The correct answer is D. All of the above.
Moral hazard is a situation where a person’s behavior changes after they have been insured. This can lead to the person taking more risks, knowing that they will be compensated if something happens.
A proposal is a document that is used to apply for insurance. It contains information about the person applying for insurance, as well as the risks that they are seeking to insure.
Insurers should view very seriously the conduct of the persons for life insurance cover whenever they seek profit by purchase of insurance. This is because life insurance is a contract that is designed to provide financial protection for the insured’s beneficiaries in the event of their death. If the insured is not acting in good faith, then the insurer may be able to void the contract.

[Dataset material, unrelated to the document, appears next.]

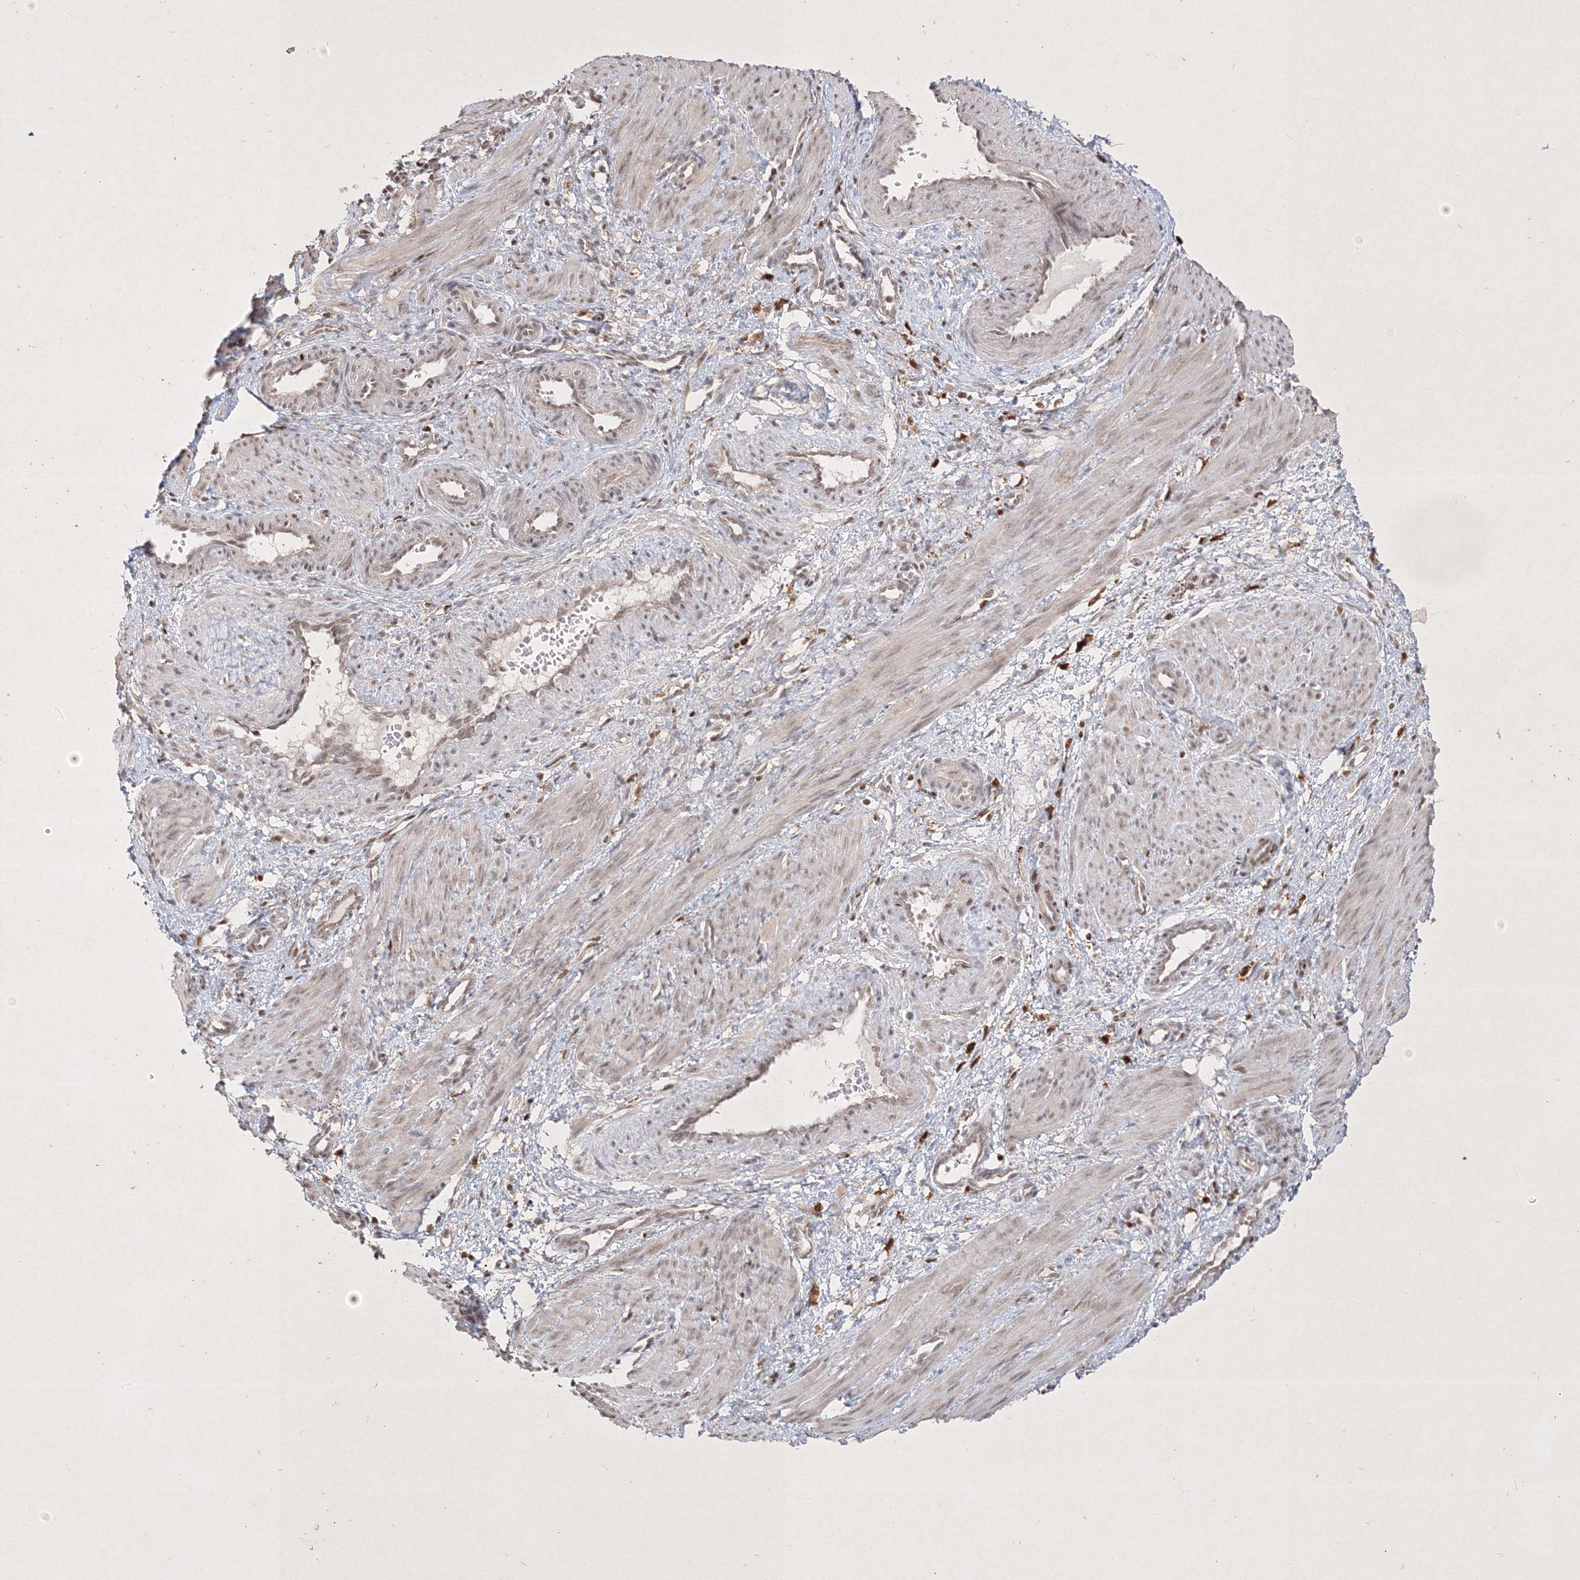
{"staining": {"intensity": "weak", "quantity": ">75%", "location": "nuclear"}, "tissue": "smooth muscle", "cell_type": "Smooth muscle cells", "image_type": "normal", "snomed": [{"axis": "morphology", "description": "Normal tissue, NOS"}, {"axis": "topography", "description": "Endometrium"}], "caption": "An IHC histopathology image of normal tissue is shown. Protein staining in brown highlights weak nuclear positivity in smooth muscle within smooth muscle cells. (brown staining indicates protein expression, while blue staining denotes nuclei).", "gene": "TAB1", "patient": {"sex": "female", "age": 33}}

Here is a more detailed explanation of each option:
- Moral hazard is about the intention and post purchase behaviour of an assured in most cases. This means that the insured’s behavior after they have been insured can change, and this can lead to them taking more risks. For example, if someone is insured against fire, they may be more likely to leave their stove on unattended, knowing that they will be compensated if their house burns down.
- Proposal is the basis of contract between a person seeking insurance cover and the insurer. This means that the proposal is a document that is used to apply for insurance. It contains information about the person applying for insurance, as well as the risks that they are seeking to insure. The insurer will use this information to decide whether or not to offer insurance, and to set the terms of the policy.
- Insurers should view very seriously the conduct of the persons for life insurance cover whenever they seek profit by purchase of insurance. This is because life insurance is a contract that is designed to provide financial protection for the insured’s beneficiaries in the event of their death. If the insured is not acting in good faith, then the insurer may be able to void the contract. For example, if someone takes out a life insurance policy on their spouse, and then murders them, the insurer may be able to refuse to pay out the death benefit.
In conclusion, the correct answer is D. All of the above.